Suggestions for staying under the metrics logging API rate limit

Exceeding the rate limit may delay run.finish() until the rate limit resets. To avoid this, consider the following strategies:
  • Update your W&B Python SDK version: Use the latest version of the SDK, which includes improvements for request batching, retries, and quota usage.
  • Reduce metric logging frequency: Log metrics less frequently to conserve quota. For example, log metrics every five epochs instead of every epoch:
    import wandb
    import random
    
    with wandb.init(project="basic-intro") as run:
        for epoch in range(10):
            # Simulate training and evaluation
            accuracy = 1 - 2 ** -epoch - random.random() / epoch
            loss = 2 ** -epoch + random.random() / epoch
    
            # Log metrics every 5 epochs
            if epoch % 5 == 0:
                run.log({"acc": accuracy, "loss": loss})
    
  • Use manual syncing: W&B stores your run data locally if you hit a rate limit. You can sync your data with the command wandb sync <run-file-path>. For more details, see the wandb sync reference.

GraphQL API rate limits

The W&B App and Public API make GraphQL to query and modify data. W&B enforces rate limits for GraphQL requests on SaaS Cloud to protect backend performance. W&B applies different rate limits based on the type of request:
  • Unauthorized requests: Limited per IP address
  • Authorized requests: Limited per user
  • Project-scoped SDK requests (such as reports, runs, or artifacts): Limited per project based on database query time
Your pricing plan determines the default rate limits. Users on Teams and Enterprise plans receive higher limits than users on the Free plan.
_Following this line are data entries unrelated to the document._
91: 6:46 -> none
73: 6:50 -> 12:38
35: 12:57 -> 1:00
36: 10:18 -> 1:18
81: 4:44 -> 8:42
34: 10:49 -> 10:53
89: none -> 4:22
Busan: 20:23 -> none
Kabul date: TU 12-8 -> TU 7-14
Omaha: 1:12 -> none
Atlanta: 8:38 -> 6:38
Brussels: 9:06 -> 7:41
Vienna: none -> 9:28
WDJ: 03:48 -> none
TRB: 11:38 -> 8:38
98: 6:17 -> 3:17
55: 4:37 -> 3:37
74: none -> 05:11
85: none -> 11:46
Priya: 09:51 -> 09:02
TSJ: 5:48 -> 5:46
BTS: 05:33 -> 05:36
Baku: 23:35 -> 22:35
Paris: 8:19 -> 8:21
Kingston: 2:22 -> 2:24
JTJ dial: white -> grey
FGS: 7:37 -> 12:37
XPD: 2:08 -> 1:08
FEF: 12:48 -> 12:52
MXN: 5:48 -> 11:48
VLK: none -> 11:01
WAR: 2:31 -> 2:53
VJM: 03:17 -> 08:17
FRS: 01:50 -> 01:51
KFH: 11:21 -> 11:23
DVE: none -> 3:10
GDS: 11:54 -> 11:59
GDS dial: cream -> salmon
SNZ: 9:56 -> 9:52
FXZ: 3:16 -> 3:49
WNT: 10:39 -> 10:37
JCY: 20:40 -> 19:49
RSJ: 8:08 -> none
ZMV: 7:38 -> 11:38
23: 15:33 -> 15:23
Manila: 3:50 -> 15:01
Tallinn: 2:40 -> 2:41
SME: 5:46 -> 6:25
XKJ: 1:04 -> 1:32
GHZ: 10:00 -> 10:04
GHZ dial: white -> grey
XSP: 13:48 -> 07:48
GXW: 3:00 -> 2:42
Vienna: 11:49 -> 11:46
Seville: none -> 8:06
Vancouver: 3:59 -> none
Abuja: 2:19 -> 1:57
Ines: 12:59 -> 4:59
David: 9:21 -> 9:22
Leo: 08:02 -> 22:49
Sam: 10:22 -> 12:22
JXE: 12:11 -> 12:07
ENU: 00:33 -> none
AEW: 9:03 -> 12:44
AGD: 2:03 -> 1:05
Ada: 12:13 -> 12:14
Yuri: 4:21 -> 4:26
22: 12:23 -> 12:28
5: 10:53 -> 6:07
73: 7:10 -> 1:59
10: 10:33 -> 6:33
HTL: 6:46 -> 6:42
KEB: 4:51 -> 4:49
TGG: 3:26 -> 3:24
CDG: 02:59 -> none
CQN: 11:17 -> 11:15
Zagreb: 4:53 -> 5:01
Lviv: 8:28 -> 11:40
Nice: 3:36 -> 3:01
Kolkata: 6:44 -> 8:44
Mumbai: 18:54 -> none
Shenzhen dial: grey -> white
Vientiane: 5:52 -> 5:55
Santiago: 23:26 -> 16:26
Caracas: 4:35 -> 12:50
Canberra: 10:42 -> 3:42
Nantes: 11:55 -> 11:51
Suggestions for staying under the GraphQL API rate limit

Wait at least one second between requests if you fetch large volumes of data using the W&B Public API. If you receive an HTTP 429 error or see RateLimit-Remaining=0 in the response headers, wait for the number of seconds specified in RateLimit-Reset before retrying the request.

Browser considerations

The W&B app can be memory-intensive and performs best in Chrome. Depending on your computer’s memory, having W&B active in 3+ tabs at once can cause performance to degrade. If you encounter unexpectedly slow performance, consider closing other tabs or applications.

Reporting performance issues to W&B

W&B takes performance seriously and investigates every report of lag. To expedite investigation, when reporting slow loading times consider invoking W&B’s built-in performance logger that captures key metrics and performance events. Append the URL parameter &PERF_LOGGING to a page that is loading slowly, then share the output of your console with your account team or Support.